-- DATA follows --

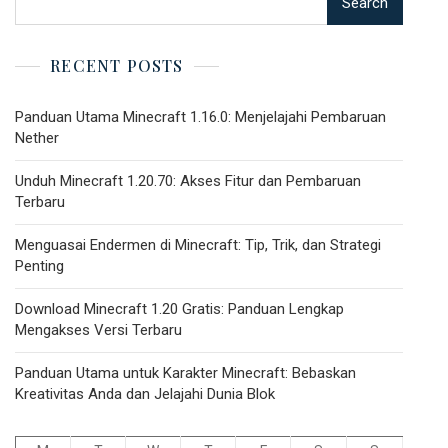
Search
RECENT POSTS
Panduan Utama Minecraft 1.16.0: Menjelajahi Pembaruan
Nether
Unduh Minecraft 1.20.70: Akses Fitur dan Pembaruan
Terbaru
Menguasai Endermen di Minecraft: Tip, Trik, dan Strategi
Penting
Download Minecraft 1.20 Gratis: Panduan Lengkap
Mengakses Versi Terbaru
Panduan Utama untuk Karakter Minecraft: Bebaskan
Kreativitas Anda dan Jelajahi Dunia Blok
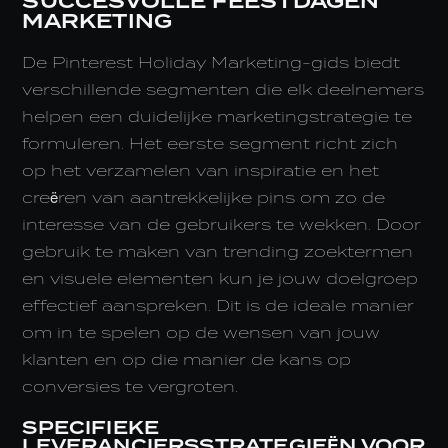
SUCCESVOLLE FEESTDAGEN
MARKETING
De Pinterest Holiday Marketing-gids biedt
verschillende segmenten die elk deelnemers
helpen een duidelijke marketingstrategie te
formuleren. Het eerste segment richt zich
op het verzamelen van inspiratie en het
creëren van aantrekkelijke pins om zo de
interesse van de gebruikers te wekken. Door
gebruik te maken van trending zoektermen
en visuele elementen kun je jouw doelgroep
effectief aanspreken. Dit is de ideale manier
om in te spelen op de wensen van jouw
klanten en op die manier de kans op
conversies te vergroten.
SPECIFIEKE
LEVERANCIERSSTRATEGIEËN VOOR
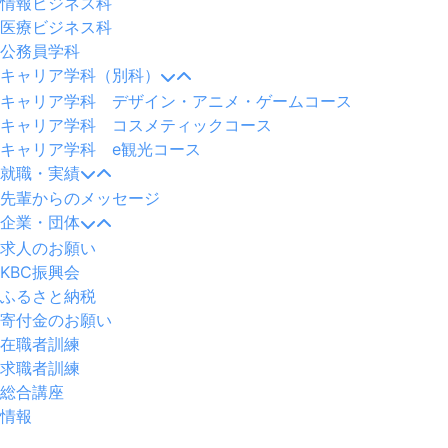
情報ビジネス科
医療ビジネス科
公務員学科
キャリア学科（別科）
キャリア学科 デザイン・アニメ・ゲームコース
キャリア学科 コスメティックコース
キャリア学科 e観光コース
就職・実績
先輩からのメッセージ
企業・団体
求人のお願い
KBC振興会
ふるさと納税
寄付金のお願い
在職者訓練
求職者訓練
総合講座
情報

-- DATA concluded --

#### REQUEST
From the entries, copy out each line containing the word "Pembaruan".

#### WRITTEN ANSWER
Panduan Utama Minecraft 1.16.0: Menjelajahi Pembaruan
Unduh Minecraft 1.20.70: Akses Fitur dan Pembaruan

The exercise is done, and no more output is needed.